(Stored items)
================================
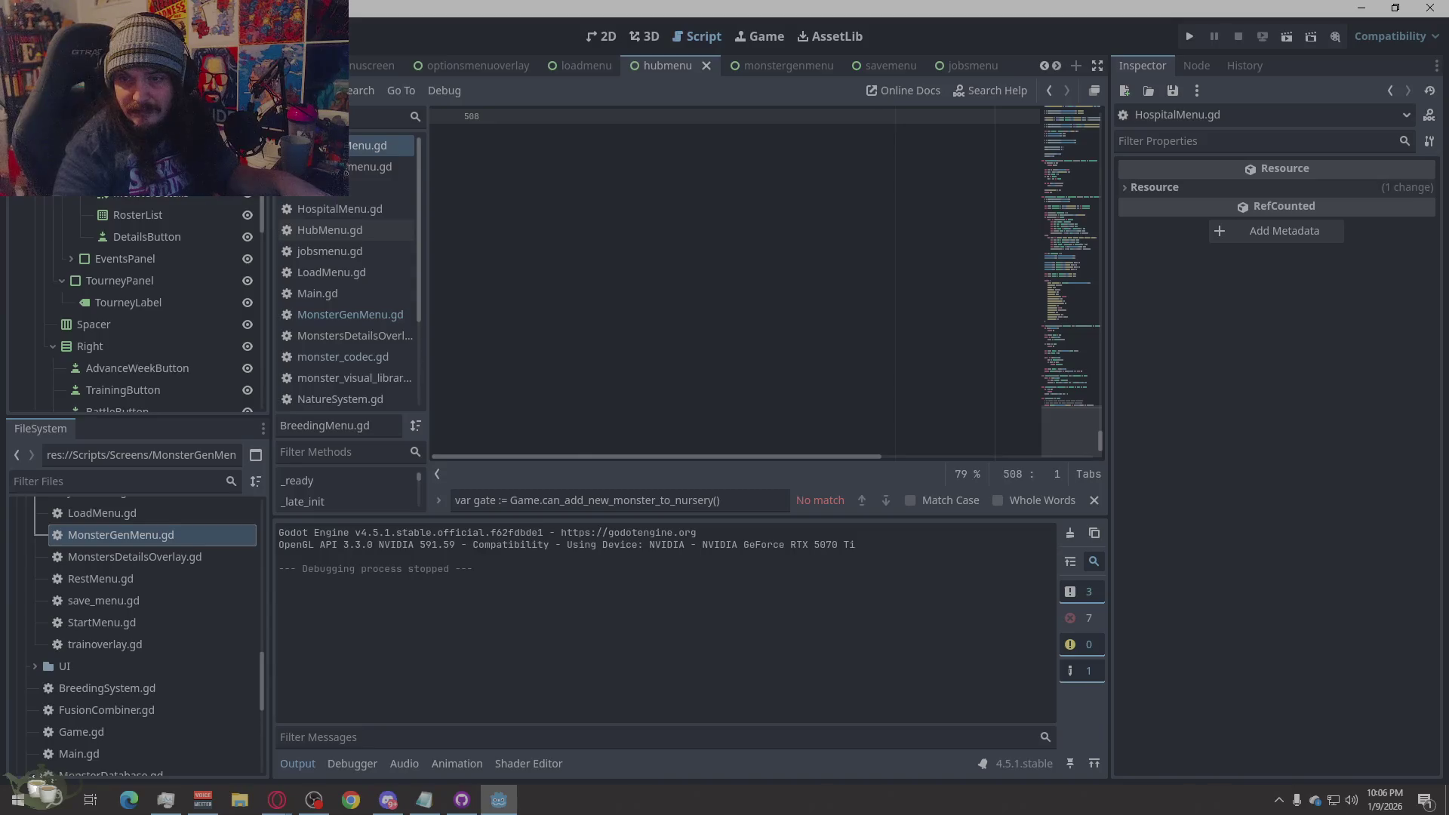
- Bring up Game.gd in the script editor
key(alt+Tab)
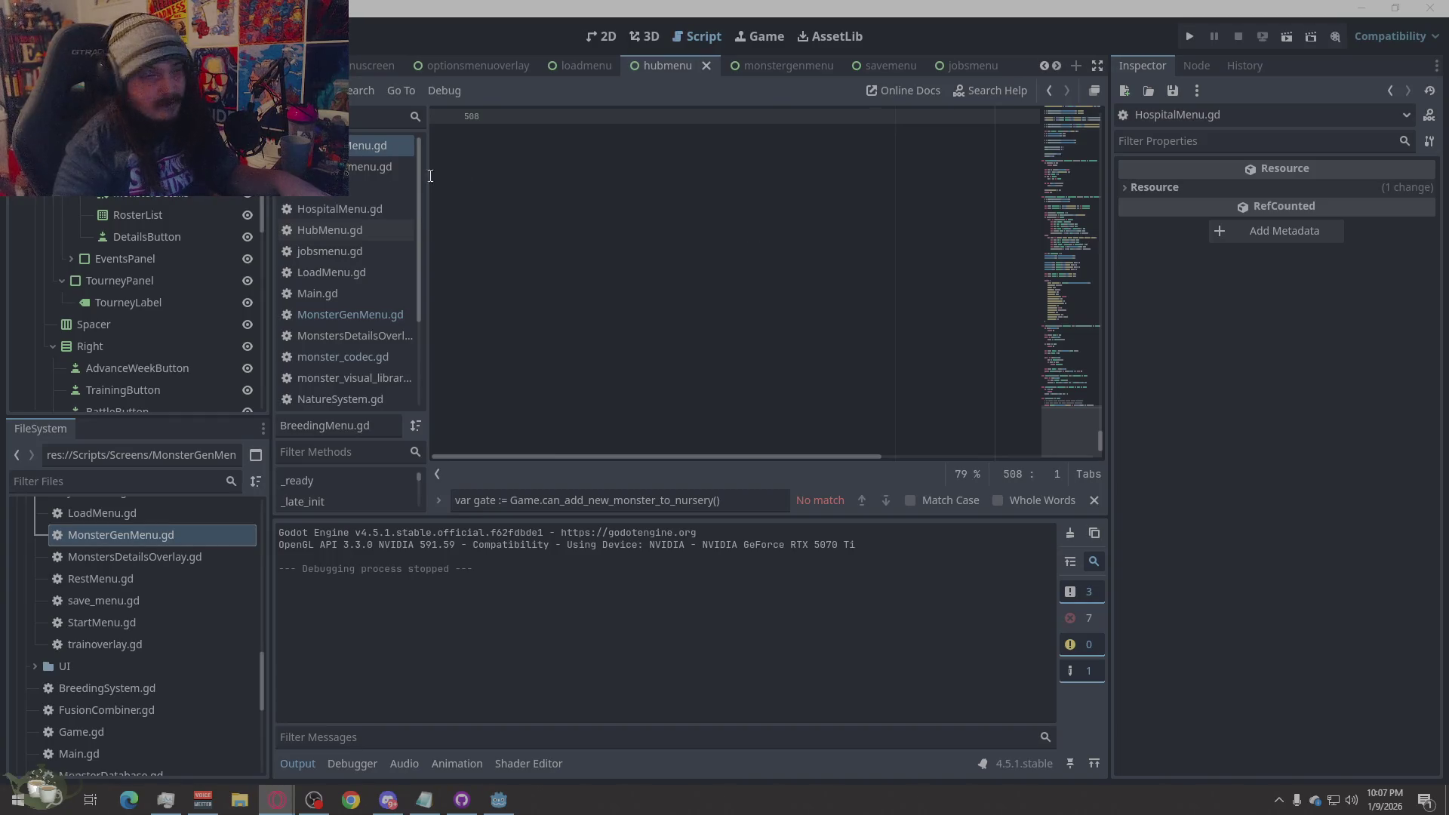
click(377, 187)
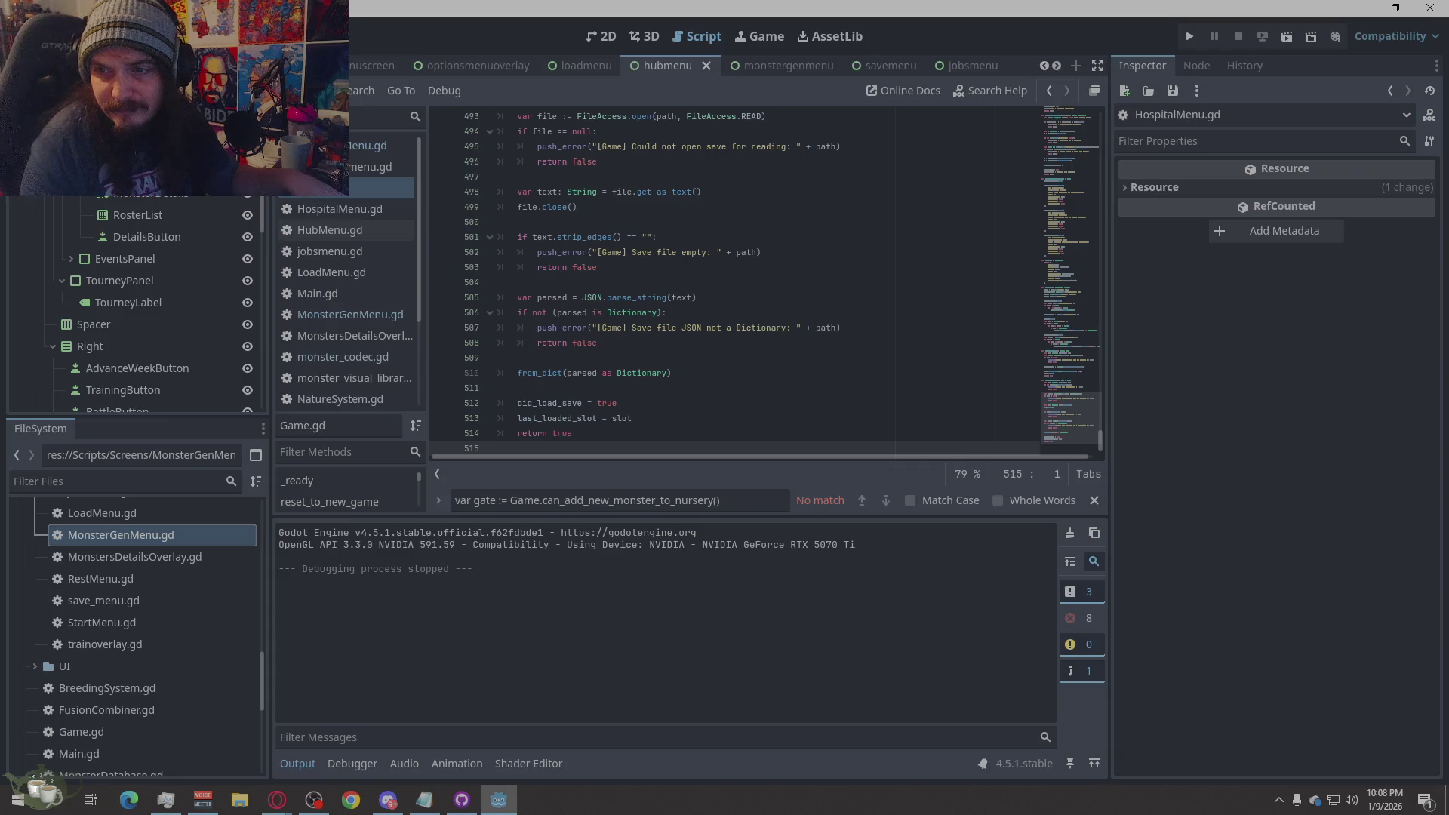
key(alt+Tab)
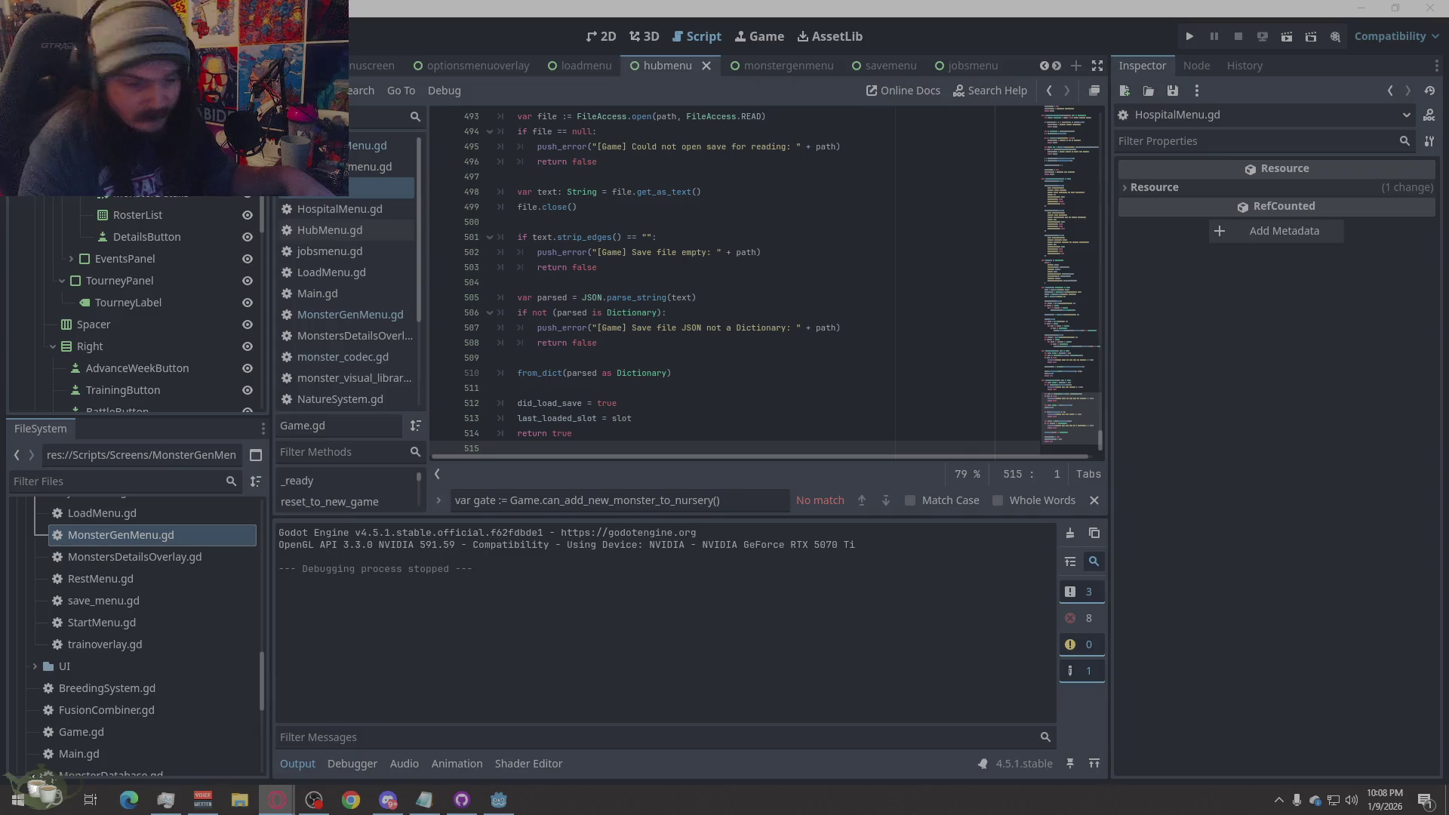
- Search Game.gd for the can_add_new_monster_to_nursery definition
click(648, 207)
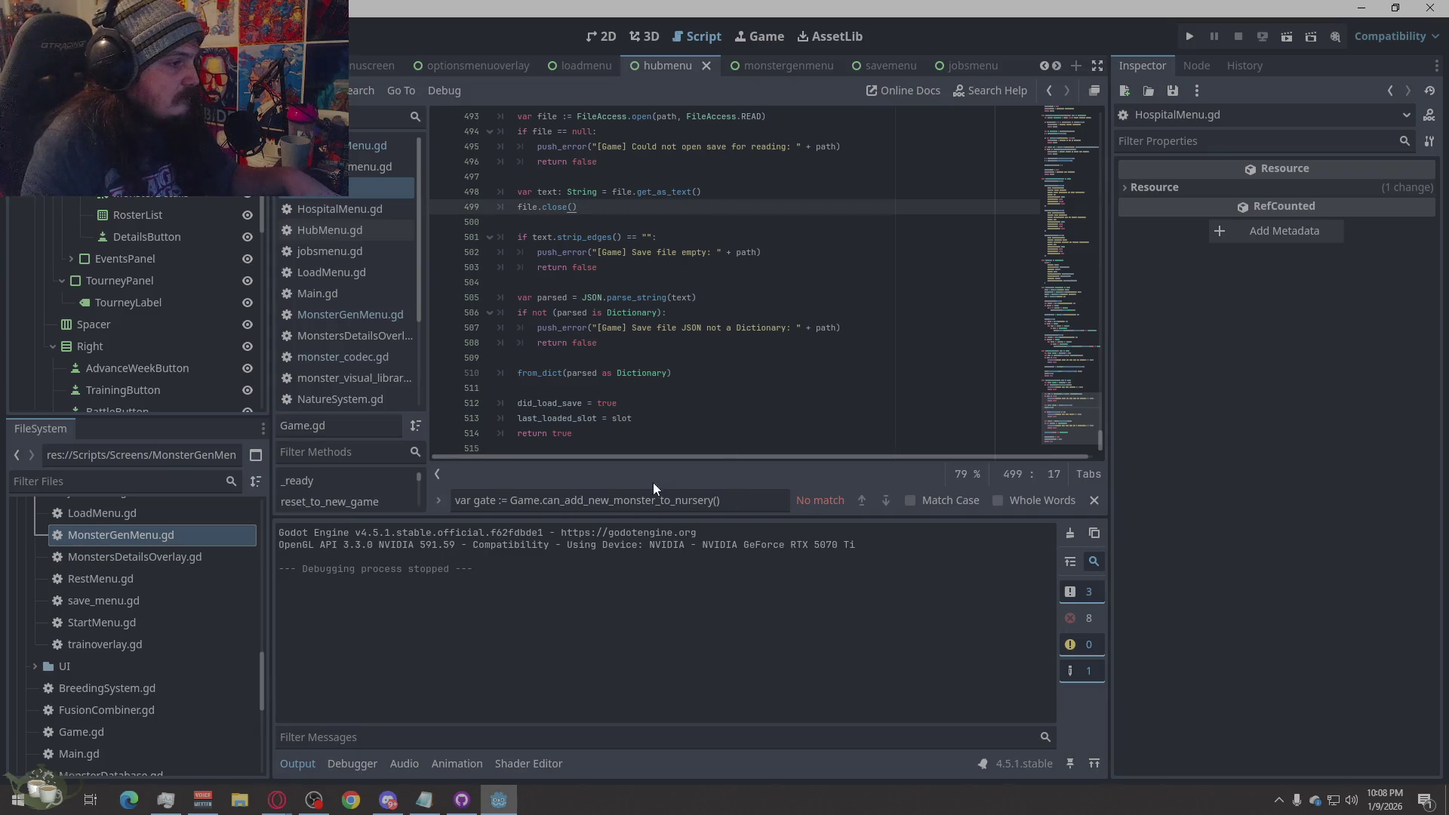
click(725, 498)
click(510, 500)
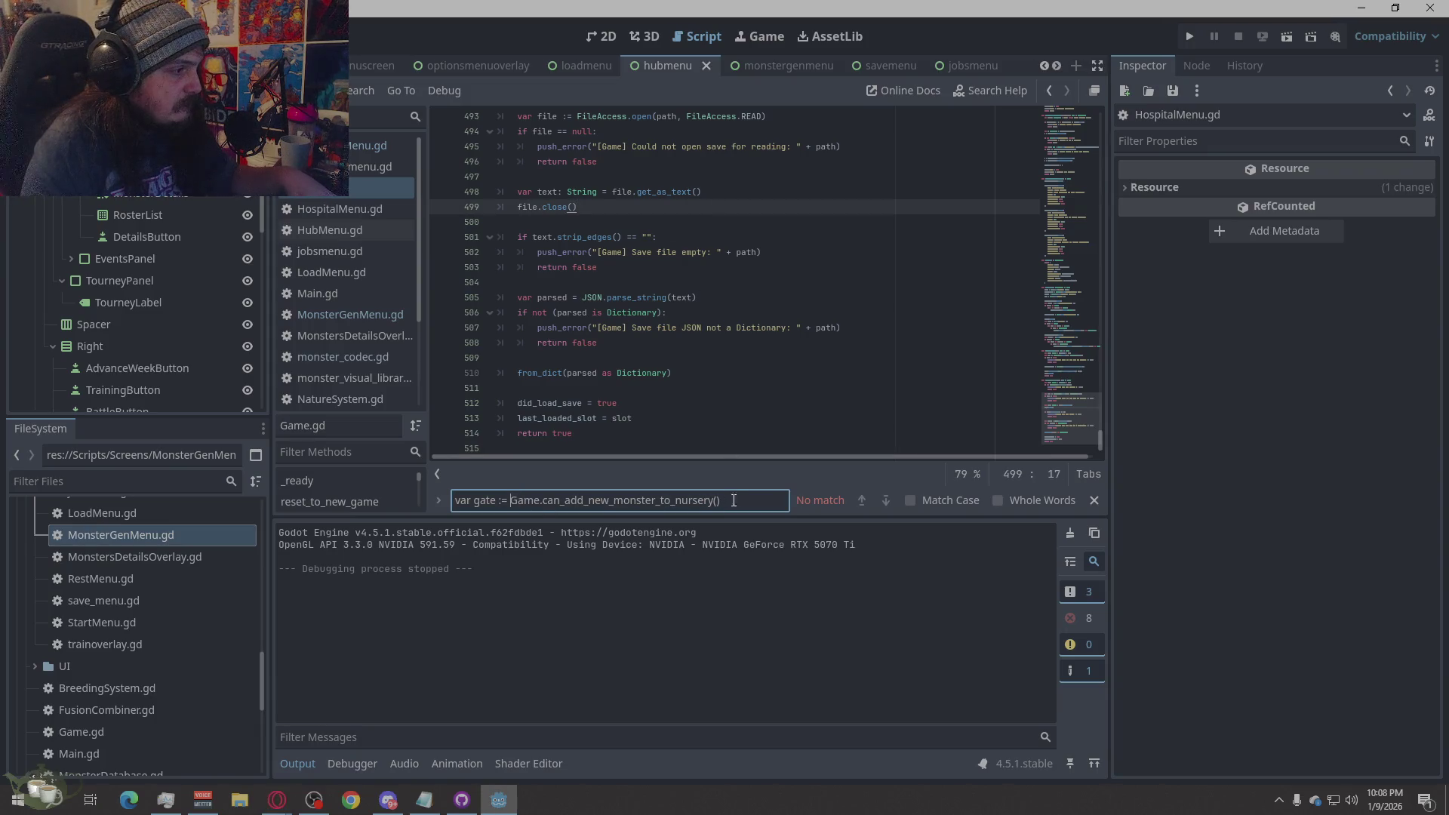
key(ctrl+a)
text(func can_add_new_monster_to_nursery() -> Dictionary:)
================================
EXERCISE AIM:
Check each line of the entries for "Game" and copy those that have it.

REPLY TO THE TASK:
- Bring up Game.gd in the script editor
- Search Game.gd for the can_add_new_monster_to_nursery definition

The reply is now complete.